そして傷ついたドイッチュラントをかばいながら、英領ジブラルタルまで護衛した。この一件はヒトラーを激怒させ、報復を命令。
5月31日、報復としてアドミラル・シェーアは独伊の駆逐艦4隻とともに共和国側のアルメリア市を砲撃。200発以上の砲弾を撃ち込み、市民19名を死亡させた。

スペイン内戦が沈静化したあと、ドイツ本国に帰投。前マストを改修する工事を受ける。
リトアニアがメーメル市の返還を申し入れ、式典が催される事になった。1939年3月22日、ヒトラーを乗せたドイッチュラントを警護しつつメーメルへ入港した。

 

1939年9月1日、第二次世界大戦が勃発。開戦時、アドミラル・シェーアは西部方面艦隊旗艦としてヴィルヘルムスハーウェンに停泊していた。
--
本文をもとに、次の問いに答えてください。
1. 5月31日の砲撃で、アドミラル・シェーアはアルメリア市に何発以上の砲弾を撃ち込んだか。
2. スペイン内戦の沈静化後、ドイツ本国に帰投してから受けた工事は何か。
3. 第二次世界大戦の開戦時、アドミラル・シェーアはどこに停泊していたか。

> 項目一覧
--
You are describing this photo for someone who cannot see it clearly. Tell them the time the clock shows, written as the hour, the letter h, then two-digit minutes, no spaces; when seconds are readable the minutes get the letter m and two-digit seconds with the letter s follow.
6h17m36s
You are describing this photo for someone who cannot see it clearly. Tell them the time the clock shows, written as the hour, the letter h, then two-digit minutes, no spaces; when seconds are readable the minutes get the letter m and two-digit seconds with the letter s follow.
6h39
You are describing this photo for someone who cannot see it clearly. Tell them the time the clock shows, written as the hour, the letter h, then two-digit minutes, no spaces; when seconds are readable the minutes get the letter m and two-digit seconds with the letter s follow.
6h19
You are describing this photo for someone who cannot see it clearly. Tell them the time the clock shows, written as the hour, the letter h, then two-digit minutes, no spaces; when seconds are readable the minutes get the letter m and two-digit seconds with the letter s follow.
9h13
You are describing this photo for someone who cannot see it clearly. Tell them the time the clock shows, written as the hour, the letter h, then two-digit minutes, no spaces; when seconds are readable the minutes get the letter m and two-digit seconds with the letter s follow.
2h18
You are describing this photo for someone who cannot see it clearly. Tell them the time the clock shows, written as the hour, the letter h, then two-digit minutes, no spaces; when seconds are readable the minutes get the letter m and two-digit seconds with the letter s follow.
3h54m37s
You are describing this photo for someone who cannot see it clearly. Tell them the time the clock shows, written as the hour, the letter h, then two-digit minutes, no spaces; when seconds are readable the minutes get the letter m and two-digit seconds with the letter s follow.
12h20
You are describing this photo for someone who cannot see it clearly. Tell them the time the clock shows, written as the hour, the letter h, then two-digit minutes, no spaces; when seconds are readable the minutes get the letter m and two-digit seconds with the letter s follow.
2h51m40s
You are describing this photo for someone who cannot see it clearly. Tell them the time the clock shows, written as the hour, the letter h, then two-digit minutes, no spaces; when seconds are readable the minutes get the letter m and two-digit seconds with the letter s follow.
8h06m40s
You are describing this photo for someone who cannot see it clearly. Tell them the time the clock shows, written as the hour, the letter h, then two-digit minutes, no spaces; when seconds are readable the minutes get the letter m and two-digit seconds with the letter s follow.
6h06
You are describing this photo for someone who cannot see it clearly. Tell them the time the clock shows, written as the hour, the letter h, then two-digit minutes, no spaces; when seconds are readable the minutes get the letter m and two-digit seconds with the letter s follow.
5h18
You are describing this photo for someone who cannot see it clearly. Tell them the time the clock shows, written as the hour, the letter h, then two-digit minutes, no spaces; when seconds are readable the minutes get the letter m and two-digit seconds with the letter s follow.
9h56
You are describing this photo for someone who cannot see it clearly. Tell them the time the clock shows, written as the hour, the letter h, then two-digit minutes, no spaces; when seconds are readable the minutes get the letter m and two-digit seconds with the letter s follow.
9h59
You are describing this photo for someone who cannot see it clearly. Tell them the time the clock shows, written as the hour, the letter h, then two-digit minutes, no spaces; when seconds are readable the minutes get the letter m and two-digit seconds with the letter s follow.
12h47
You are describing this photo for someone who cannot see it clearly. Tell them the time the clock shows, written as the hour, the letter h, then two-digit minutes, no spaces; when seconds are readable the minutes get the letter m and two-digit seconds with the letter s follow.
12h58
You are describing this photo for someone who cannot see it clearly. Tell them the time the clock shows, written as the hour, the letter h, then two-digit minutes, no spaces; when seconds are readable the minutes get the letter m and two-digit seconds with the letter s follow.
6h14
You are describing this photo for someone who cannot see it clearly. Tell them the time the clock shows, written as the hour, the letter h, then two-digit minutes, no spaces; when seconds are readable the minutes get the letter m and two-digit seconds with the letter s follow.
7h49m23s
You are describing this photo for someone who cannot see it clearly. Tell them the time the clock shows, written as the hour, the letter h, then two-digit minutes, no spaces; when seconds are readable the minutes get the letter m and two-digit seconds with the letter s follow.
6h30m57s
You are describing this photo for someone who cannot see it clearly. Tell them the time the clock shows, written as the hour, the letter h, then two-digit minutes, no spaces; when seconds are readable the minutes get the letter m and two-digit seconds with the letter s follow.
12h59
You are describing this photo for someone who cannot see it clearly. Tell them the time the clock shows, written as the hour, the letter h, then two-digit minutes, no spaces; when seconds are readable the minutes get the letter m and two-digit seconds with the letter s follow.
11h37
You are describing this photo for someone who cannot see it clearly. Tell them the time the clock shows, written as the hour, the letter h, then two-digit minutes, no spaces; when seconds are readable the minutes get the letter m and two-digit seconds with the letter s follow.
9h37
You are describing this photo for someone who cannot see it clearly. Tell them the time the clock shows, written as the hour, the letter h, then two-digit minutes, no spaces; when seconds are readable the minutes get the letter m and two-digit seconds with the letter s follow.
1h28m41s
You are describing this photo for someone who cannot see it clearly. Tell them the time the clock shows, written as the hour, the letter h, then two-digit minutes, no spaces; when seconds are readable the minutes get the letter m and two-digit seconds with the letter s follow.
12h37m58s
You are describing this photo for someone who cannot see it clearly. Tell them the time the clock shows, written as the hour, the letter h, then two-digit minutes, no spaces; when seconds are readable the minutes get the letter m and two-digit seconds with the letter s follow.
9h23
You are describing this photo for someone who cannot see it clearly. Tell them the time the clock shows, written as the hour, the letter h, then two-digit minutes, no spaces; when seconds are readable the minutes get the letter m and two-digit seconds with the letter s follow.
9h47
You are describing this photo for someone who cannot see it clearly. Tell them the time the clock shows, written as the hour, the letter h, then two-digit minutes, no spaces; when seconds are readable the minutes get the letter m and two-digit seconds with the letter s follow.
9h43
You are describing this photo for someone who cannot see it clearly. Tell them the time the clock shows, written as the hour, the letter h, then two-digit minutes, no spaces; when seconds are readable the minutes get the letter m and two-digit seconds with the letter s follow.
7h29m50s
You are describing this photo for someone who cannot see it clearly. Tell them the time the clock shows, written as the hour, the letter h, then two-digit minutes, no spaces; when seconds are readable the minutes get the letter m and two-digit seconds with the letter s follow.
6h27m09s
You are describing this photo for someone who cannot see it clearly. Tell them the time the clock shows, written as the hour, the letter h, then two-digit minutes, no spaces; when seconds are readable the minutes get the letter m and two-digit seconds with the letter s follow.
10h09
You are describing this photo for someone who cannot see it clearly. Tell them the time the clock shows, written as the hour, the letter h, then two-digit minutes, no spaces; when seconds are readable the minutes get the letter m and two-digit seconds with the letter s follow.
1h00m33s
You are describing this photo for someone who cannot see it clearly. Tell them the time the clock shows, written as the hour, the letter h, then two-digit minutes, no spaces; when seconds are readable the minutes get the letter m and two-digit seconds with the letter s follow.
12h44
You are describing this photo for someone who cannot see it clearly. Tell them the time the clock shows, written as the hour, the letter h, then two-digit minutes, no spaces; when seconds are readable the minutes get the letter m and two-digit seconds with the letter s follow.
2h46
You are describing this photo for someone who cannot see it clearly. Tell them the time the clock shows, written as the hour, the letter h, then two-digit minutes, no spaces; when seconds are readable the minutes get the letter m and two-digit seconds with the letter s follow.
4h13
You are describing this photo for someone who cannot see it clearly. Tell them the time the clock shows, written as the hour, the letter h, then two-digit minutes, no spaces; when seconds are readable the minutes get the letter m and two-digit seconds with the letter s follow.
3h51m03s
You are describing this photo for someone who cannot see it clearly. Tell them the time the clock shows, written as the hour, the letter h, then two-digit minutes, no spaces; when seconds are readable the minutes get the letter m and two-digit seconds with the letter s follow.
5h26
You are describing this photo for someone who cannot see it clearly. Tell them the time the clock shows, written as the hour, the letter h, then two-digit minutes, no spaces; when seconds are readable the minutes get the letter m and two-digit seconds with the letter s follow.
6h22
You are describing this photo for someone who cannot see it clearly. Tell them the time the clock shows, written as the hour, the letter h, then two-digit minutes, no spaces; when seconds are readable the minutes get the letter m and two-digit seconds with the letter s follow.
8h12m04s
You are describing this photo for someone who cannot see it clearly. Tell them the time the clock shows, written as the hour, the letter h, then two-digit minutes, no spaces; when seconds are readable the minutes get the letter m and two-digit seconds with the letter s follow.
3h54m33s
--
> 課題の解答
1. 200発以上
2. 前マストを改修する工事
3. ヴィルヘルムスハーウェン